MGUS Cases with Multiple Paraproteins

Dr. Sæmundur Rögnvaldsson presents the results of the first large and prospective examination of MGUS cases with multiple paraproteins. 

Abstract title:

Monoclonal Gammopathy of Undetermined Significance (MGUS) with Multiple Paraproteins: Results from the Population-Based Istopmm Screening Study

Purpose of the trial:

Monoclonal gammopathy of undetermined significance (MGUS) is a precursor to multiple myeloma and related disorders and is marked by the presence of monoclonal immunoglobulins, also known as paraproteins, in the serum, as shown by protein electrophoresis tests. Prior small studies have reported that in 3% of MGUS cases, more than one paraprotein is present, but the implications and biology of these multiple paraproteins (MP) are unclear. Our study is the first large and prospective examination of MGUS cases with MP.

Video summary:

Data were acquired from the ongoing iStopMM study, a population-based screening study for MGUS and randomized trial of follow-up strategies. A total of 75,422 Icelanders over 40 years old were screened for MGUS by SPEP and IFE. Two-thirds of those with MGUS were randomized to further evaluation and follow-up.

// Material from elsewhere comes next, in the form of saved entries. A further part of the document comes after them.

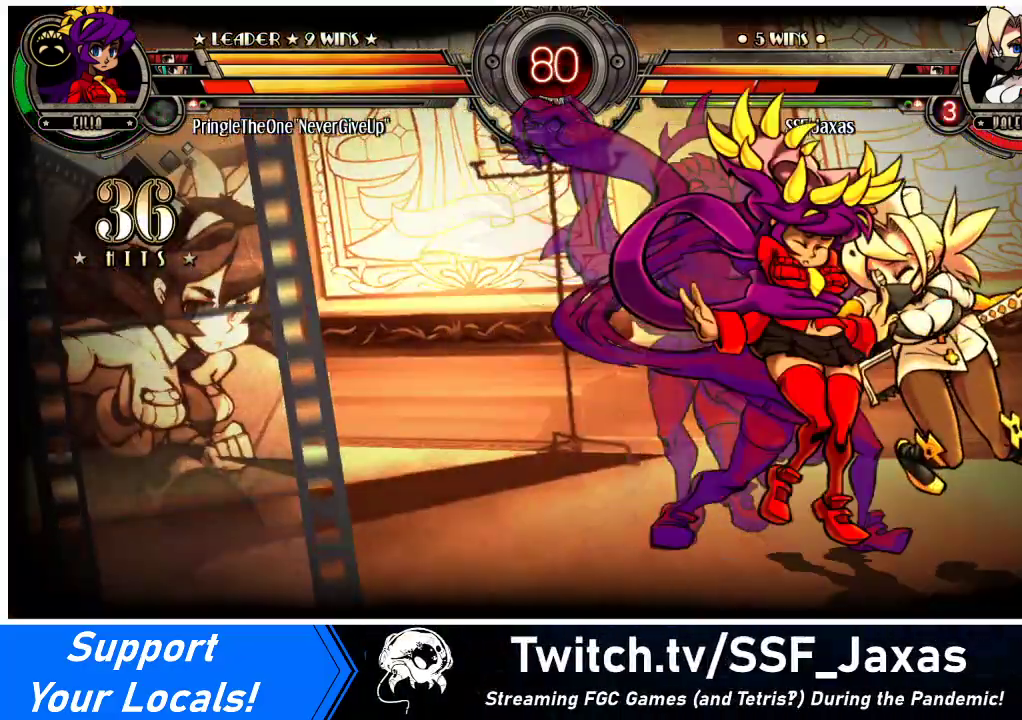
{"buttons": ["DPAD_LEFT"], "events": [[67, "CIRCLE", "up"], [67, "TRIANGLE", "up"], [133, "DPAD_RIGHT", "up"], [133, "TRIANGLE", "down"], [167, "CIRCLE", "down"], [167, "DPAD_LEFT", "down"], [200, "CIRCLE", "up"], [200, "TRIANGLE", "up"], [300, "CIRCLE", "down"], [300, "TRIANGLE", "down"], [367, "CIRCLE", "up"], [367, "TRIANGLE", "up"], [433, "CIRCLE", "down"], [433, "TRIANGLE", "down"], [500, "CIRCLE", "up"], [500, "TRIANGLE", "up"]]}
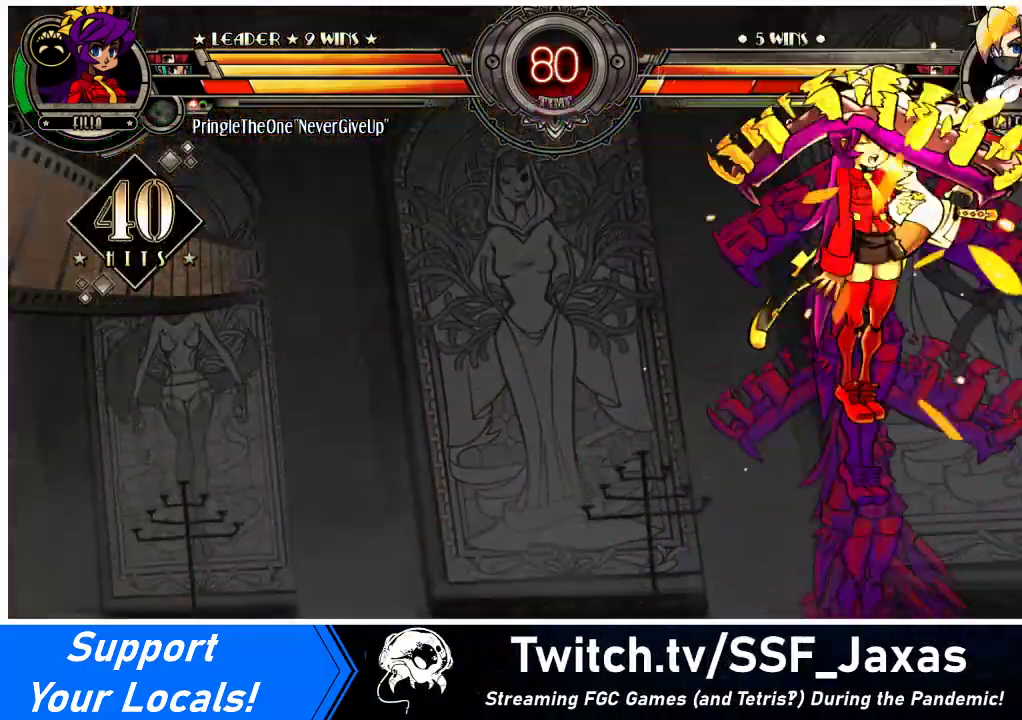
{"buttons": ["CIRCLE", "TRIANGLE", "DPAD_LEFT"], "events": [[33, "TRIANGLE", "down"], [67, "CIRCLE", "down"], [133, "CIRCLE", "up"], [133, "TRIANGLE", "up"], [200, "TRIANGLE", "down"], [233, "CIRCLE", "down"], [300, "CIRCLE", "up"], [300, "TRIANGLE", "up"], [367, "CIRCLE", "down"], [367, "TRIANGLE", "down"], [433, "CIRCLE", "up"], [433, "TRIANGLE", "up"], [467, "CIRCLE", "down"], [467, "TRIANGLE", "down"]]}
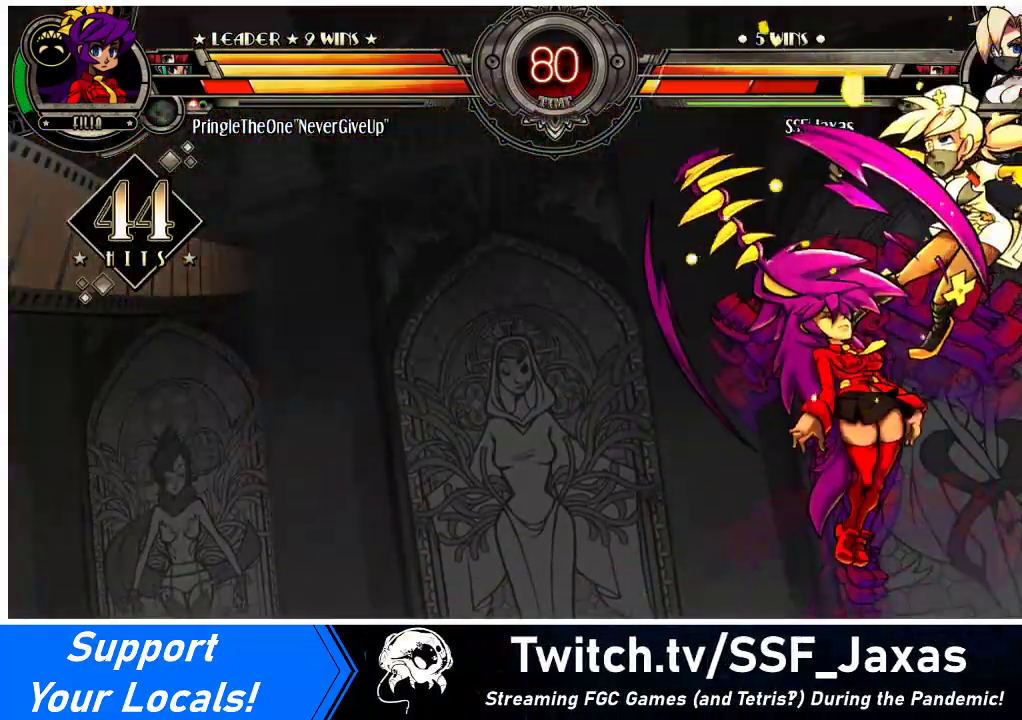
{"buttons": ["CIRCLE", "TRIANGLE", "DPAD_RIGHT"], "events": [[67, "CIRCLE", "up"], [67, "TRIANGLE", "up"], [100, "CIRCLE", "down"], [100, "TRIANGLE", "down"], [167, "CIRCLE", "up"], [167, "TRIANGLE", "up"], [233, "CIRCLE", "down"], [233, "TRIANGLE", "down"], [300, "CIRCLE", "up"], [300, "DPAD_LEFT", "up"], [300, "TRIANGLE", "up"], [367, "CIRCLE", "down"], [367, "DPAD_RIGHT", "down"], [367, "TRIANGLE", "down"], [433, "CIRCLE", "up"], [433, "TRIANGLE", "up"], [500, "CIRCLE", "down"], [500, "TRIANGLE", "down"]]}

Participants with a paraprotein on SPEP and IFE were included in the study. Those with previous MM or related disease, paraprotein ≥3.0 g/dL, or an involved to uninvolved free light chain (FLC) ratio ≥100 were excluded. Those who had more than one monoclonal peak on IFE at baseline were defined as having MP. Baseline characteristics of those with MP and a single paraprotein were then compared. In participants who were followed at the study clinic, rates of progression to MM, smoldering MM (SMM), Waldenström macroglobulinemia (WM) and other related disorders were compared using logistic regression, adjusting for age.

Conclusions:

In this large, population-based screening study with 75,422 participants, we found MP to be more common in MGUS (9.4%) than previously observed, and to be associated with older age and male sex. IgM paraproteins were more common in those with MP and were associated with a higher number of paraproteins. Over half of those with MP were later found to a have a single paraprotein, and 42% of paraproteins were not observed again during follow-up. During a median of 4 years of follow-up, none with MP developed MM. We speculate that MP could in some cases be caused by a strong or defective but transient immune response and could be associated with lower risk of MGUS progression. Interestingly, we observed multiple abnormal monoclonal plasma cell populations in some with MP, but whether they develop from the same insult or independently is not clear.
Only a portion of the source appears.